Le patologie psicosomatiche possono manifestarsi in diversi apparati del corpo, assumendo forme e sintomi specifici che spesso portano le persone a rivolgersi a specialisti di area medica. Comprendere quali siano le condizioni più frequenti può aiutare a riconoscere i segnali e a intervenire in modo più mirato.

  • Apparato gastrointestinale: disturbi come la sindrome dell'intestino irritabile, la gastrite funzionale e la colite spastica sono tra le manifestazioni psicosomatiche più comuni. Questi disturbi si caratterizzano per sintomi come dolore addominale, gonfiore, alterazioni dell'alvo e digestione difficile, spesso in assenza di una causa organica evidente.
  • Apparato cutaneo: patologie come la dermatite atopica, la psoriasi e l'orticaria possono essere influenzate da fattori psicologici. Lo stress e le emozioni intense possono aggravare o scatenare episodi acuti, rendendo la pelle, in alcuni casi, uno "specchio" del disagio interno.
  • Apparato muscoloscheletrico: dolori muscolari diffusi, fibromialgia e tensioni cervicali sono spesso associati a condizioni di stress cronico o a conflitti emotivi non risolti. In questi casi, il corpo può esprimere attraverso la tensione muscolare ciò che la mente fatica a elaborare.
  • Apparato cardiovascolare: palpitazioni, tachicardia e ipertensione possono essere espressione di una sofferenza psichica, soprattutto quando non si riscontrano cause organiche chiare. Le emozioni represse o l'ansia possono, in alcuni casi, influenzare il funzionamento del cuore e dei vasi sanguigni.
  • Apparato respiratorio: disturbi come l'asma bronchiale e la dispnea psicogena possono essere collegati a vissuti di ansia, paura o difficoltà nell'esprimere emozioni. Il respiro, in questi casi, può diventare il canale attraverso cui si manifesta il disagio emotivo.

Queste condizioni, pur avendo una base organica o funzionale, possono essere aggravate o mantenute da fattori psicologici. È importante sottolineare che la diagnosi di una patologia psicosomatica richiede sempre un'attenta valutazione multidisciplinare, per escludere cause mediche e individuare il ruolo dei fattori psichici.

Barbuhya - Pexels

Strategie di gestione e trattamento dei disturbi psicosomatici

Affrontare le patologie psicosomatiche richiede un approccio integrato che tenga conto sia della dimensione corporea sia di quella psicologica. Le linee guida internazionali raccomandano interventi basati sull'evidenza, adattati alle esigenze della persona.

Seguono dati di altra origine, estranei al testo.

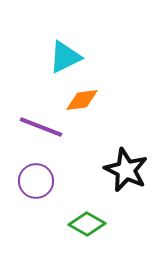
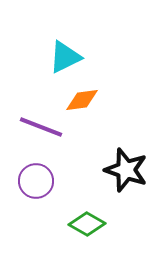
black star: rotated 6 degrees counterclockwise
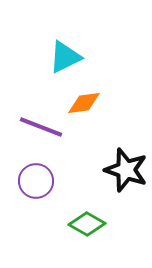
orange diamond: moved 2 px right, 3 px down
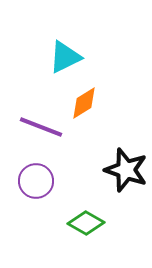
orange diamond: rotated 24 degrees counterclockwise
green diamond: moved 1 px left, 1 px up
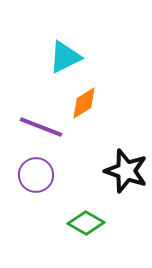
black star: moved 1 px down
purple circle: moved 6 px up
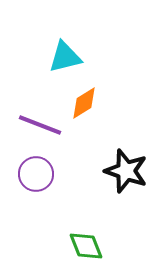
cyan triangle: rotated 12 degrees clockwise
purple line: moved 1 px left, 2 px up
purple circle: moved 1 px up
green diamond: moved 23 px down; rotated 39 degrees clockwise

  • Psicoterapia: approcci come la terapia cognitivo-comportamentale, la psicoterapia psicodinamica, psicoterapie a mediazione corporea e la mindfulness-based therapy possono contribuire alla riduzione dei sintomi e al miglioramento della qualità della vita (Tang, Hölzel & Posner, 2015).
  • Tecniche di rilassamento: esercizi di respirazione, rilassamento muscolare progressivo e training autogeno possono aiutare a gestire lo stress e a ridurre la tensione fisica associata ai sintomi.
  • Educazione e consapevolezza: comprendere il legame tra mente e corpo e imparare a riconoscere i segnali precoci del disagio può favorire una gestione più efficace dei sintomi.
  • Collaborazione tra specialisti: un lavoro di rete tra medico di base, psicologo e altri professionisti della salute è spesso necessario per garantire una presa in carico completa.

È importante rivolgersi a uno specialista quando i sintomi fisici persistono nel tempo, peggiorano o compromettono significativamente la vita quotidiana. Un intervento tempestivo può contribuire a prevenire la cronicizzazione del disturbo e favorire un percorso di recupero più rapido.